Policy Number: 149
Fund Accounting Structure
I. POLICY AND GENERAL STATEMENT
As an institution of higher education, The University of Texas Health Science Center at Houston (“university”) utilizes fund accounting. Account managers and those responsible for processing transactions must have a basic understanding of the fund accounting structure used by the university and the different fund groups. Supervisors of account managers and of employees who process transactions must provide these employees with a copy of this policy and ensure the employees have a basic understanding of the information within the policy prior to allowing the employees to complete any transactions within the university's financial management system.

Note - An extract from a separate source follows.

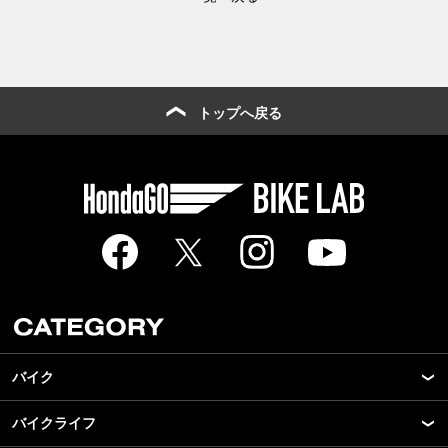
トップへ戻る
バイク
バイクライフ
New Model Show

Funds received from the State of Texas are available for any purpose that is in direct support of the university in accordance with the regulations set forth by the Texas legislature via statute and appropriation bill, and by the Office of the Comptroller of Public Accounts. Funds received from the State of Texas are referred to as state funds or general funds. Auxiliary enterprise funds are generated by operating entities within the university that furnish services as a convenience to students and employees, and that charge fees directly related to the cost of the services.

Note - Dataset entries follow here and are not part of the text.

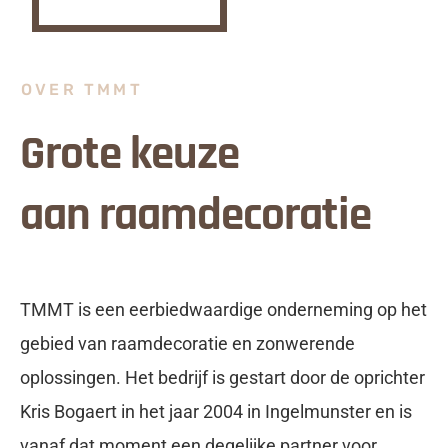
OVER TMMT
Grote keuze
aan raamdecoratie
TMMT is een eerbiedwaardige onderneming op het
gebied van raamdecoratie en zonwerende
oplossingen. Het bedrijf is gestart door de oprichter
Kris Bogaert in het jaar 2004 in Ingelmunster en is
vanaf dat moment een degelijke partner voor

Designated funds are funds that have been internally designated for specific activities. Service departments are part of the designated fund group. They result when routine goods and services are provided by university service departments to other university departments.
Restricted funds are received from outside entities that have placed certain restrictions on the use of these funds. Examples include federal, state, and/or local governmental agencies, private sources and income from endowments.
Loan funds have been set aside for granting loans to students and include interest earned thereon.
Agency funds are received and held by the university as custodian or fiscal agent for others. Agency funds shall be expended in accordance with the limitations of the agency agreement.
Endowment funds are funds that donors have stipulated as a condition of the gift: the principal is to be maintained inviolate in perpetuity or, in the case of "term" endowments, is to be maintained inviolate for a specified term.
Quasi-endowment funds function as endowments. They are originated from current funds and differ from endowments in that they can be returned to the original funding source.
Unexpended plant funds are specified for the acquisition, construction, or improvement of physical properties to be used for institutional purposes.
Funds invested in capital assets, regardless of funding source, are recorded in the investment in plant fund group.